10. Thus in view of the legislative declaration under s. 12 of the Finance Act, 1988 that amendment was made w.e.f. 1st April, 1989, there is no scope for the arguments to say that the amendment was retrospective. The Supreme Court in CIT v. Alom Extrusions Ltd. [2009] 319 ITR 306/185 Taxman 416, held that situation arose prior to 1st April, 1984, in the context of assessees collecting sales-tax and other indirect taxes from their respective customers and claiming deduction only by making provision in their books without actually remitting the amount to the exchequer. To curb this practice, s. 43B was inserted w.e.f. 1st April, 1984, by which the mercantile system of accounting with regard to tax, duty and contribution to welfare funds stood discontinued and under s. 43B, it became mandatory for the assessee(s) to account for the aforestated items not on mercantile basis but on cash basis.

11. Although s. 43B explains the mode of calculation of profits and gains under s. 145, in view of the definition of the word “paid” as defined under s. 43 of the Act, neither the original s. 43B nor the amended s. 43B can be said to have retrospective application as legislation itself applied them prospectively i.e., s. 43B was specifically applied w.e.f. 1st April, 1984 and amendment made by Finance Act, 1988 was applied w.e.f. 1st April, 1989.

12. The argument that “market fee” is also a tax and only nomenclature has been changed is also not liable to be accepted. Supreme Court in Kewal Krishan Puri (supra) held that market fee is not tax. Again in Krishi Utpadan Mandi Samiti v. Ashok Kumar Dinesh Chandra [1996] 10 SCC 100 in which “market fee’ is levied under U.P. Krishi Utpadan Mandi Samiti Adhiniyam, 1964, an enactment with pari materia of Bihar Agricultural Produce Market Act, 1960 held as follows :

“It is thus well settled by numerous recent decisions of this Court that the traditional concept in a fee of quid pro quo is undergoing a transformation and that though the fee must have relation to the services rendered, or the advantages conferred, such relation need not be direct, a mere casual relation may be enough. It is not necessary to establish that those who pay the fee must receive direct benefit of the services rendered for which the fee is being paid. If one who is liable to pay receives general benefit from the authority levying the fee the element of service required for collecting fee is satisfied.
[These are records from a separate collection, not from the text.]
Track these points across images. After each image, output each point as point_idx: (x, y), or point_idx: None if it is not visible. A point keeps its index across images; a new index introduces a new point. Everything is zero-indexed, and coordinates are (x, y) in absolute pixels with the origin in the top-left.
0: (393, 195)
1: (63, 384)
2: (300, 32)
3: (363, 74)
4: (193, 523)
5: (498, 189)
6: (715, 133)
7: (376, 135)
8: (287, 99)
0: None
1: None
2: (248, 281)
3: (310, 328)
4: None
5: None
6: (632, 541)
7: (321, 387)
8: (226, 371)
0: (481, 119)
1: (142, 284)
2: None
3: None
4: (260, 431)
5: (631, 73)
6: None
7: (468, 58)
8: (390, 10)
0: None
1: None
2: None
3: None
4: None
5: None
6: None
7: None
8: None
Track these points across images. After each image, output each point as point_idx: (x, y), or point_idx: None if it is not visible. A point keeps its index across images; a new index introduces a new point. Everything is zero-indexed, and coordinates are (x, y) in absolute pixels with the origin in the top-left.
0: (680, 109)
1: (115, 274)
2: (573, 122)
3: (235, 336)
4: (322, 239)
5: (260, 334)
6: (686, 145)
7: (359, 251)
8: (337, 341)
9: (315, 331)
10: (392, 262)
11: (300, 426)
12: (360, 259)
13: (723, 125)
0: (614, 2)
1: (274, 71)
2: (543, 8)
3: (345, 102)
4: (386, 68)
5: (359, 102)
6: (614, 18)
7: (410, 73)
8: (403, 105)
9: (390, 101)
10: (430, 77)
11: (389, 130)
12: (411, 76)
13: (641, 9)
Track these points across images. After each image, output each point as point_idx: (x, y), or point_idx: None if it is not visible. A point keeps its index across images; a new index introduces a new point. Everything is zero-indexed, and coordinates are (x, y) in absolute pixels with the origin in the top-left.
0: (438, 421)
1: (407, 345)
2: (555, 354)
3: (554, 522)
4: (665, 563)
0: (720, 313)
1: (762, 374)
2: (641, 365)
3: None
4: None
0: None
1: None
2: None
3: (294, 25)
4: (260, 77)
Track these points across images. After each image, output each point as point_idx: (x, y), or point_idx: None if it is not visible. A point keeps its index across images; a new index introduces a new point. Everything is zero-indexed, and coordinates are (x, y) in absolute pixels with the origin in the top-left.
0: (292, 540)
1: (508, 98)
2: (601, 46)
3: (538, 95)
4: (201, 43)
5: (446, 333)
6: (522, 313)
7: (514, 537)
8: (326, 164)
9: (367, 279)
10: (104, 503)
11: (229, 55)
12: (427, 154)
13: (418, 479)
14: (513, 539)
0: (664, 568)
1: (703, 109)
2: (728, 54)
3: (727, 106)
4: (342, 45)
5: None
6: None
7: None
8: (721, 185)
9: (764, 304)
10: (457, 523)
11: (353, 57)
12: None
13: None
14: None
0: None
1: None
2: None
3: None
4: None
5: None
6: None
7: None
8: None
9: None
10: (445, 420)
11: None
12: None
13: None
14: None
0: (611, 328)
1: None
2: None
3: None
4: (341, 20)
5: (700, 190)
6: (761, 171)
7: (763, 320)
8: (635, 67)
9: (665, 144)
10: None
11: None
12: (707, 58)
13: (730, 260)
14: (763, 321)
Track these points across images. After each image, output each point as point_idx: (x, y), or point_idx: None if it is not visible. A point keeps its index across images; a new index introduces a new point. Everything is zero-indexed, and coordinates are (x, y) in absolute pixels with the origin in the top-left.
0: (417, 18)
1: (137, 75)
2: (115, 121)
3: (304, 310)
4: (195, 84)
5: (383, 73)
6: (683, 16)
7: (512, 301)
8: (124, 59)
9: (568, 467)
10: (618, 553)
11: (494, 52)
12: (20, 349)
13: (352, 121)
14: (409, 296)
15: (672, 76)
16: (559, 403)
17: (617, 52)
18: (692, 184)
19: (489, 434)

It is not necessary that the person liable to pay must receive some special benefit or advantage for payment of the fee.”

13. Supreme Court in CIT v. McDowell & Co. Ltd. [2009] 314 ITR 167/180 Taxman 514 has held that ‘bottling fee’ realized under the rules framed under the Excise Act is neither tax not duty as such s. 43B of the Act is not applicable on it. In view of the above, we respectfully agree with the view of Andhra Pradesh High Court in Srikakollu Subba Rao & Co. (supra) and M.L. Agroproducts (P.) Ltd. (supra) and Madhya Pradesh High Court in Mansukhlal Prahjibhai (supra) and Dineshkumar Gordhanlal (supra).

14. In view of the aforesaid discussion we do not find any merit in this appeal. Consequently the appeal fails and is dismissed. The parties shall bear their own costs.